* **Written task**
The expected answer is the set of lines in the data below between the line holding "focal_35mm: 235" and the line holding "focal_mm: 6.3", inclusive, written out exactly.

Camera geometry data
------------------------
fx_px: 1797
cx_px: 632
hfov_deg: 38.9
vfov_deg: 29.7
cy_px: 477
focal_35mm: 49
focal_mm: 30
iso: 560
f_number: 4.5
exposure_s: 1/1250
------------------------
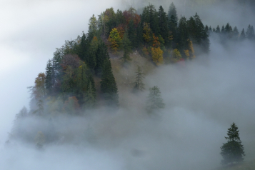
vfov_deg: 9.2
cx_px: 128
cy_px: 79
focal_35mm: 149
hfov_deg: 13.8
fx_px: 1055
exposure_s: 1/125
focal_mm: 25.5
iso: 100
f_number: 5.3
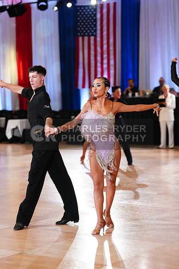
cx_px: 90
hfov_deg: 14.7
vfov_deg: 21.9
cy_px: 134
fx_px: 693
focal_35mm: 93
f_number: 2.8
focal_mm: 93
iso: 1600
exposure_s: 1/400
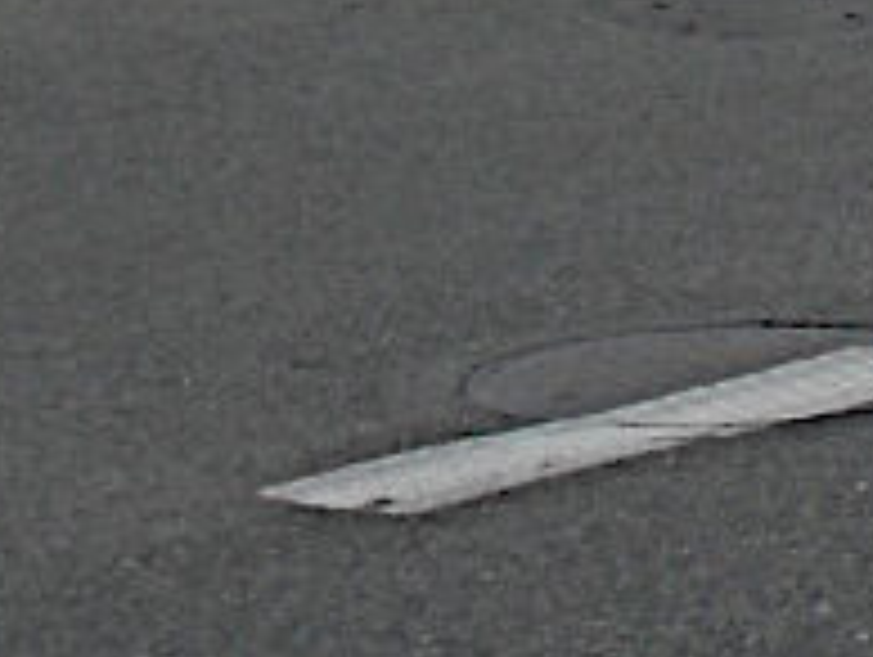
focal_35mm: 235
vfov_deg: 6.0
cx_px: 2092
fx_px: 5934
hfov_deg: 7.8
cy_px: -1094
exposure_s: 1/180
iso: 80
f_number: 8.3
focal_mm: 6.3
------------------------
* **Written solution**
focal_35mm: 235
vfov_deg: 6.0
cx_px: 2092
fx_px: 5934
hfov_deg: 7.8
cy_px: -1094
exposure_s: 1/180
iso: 80
f_number: 8.3
focal_mm: 6.3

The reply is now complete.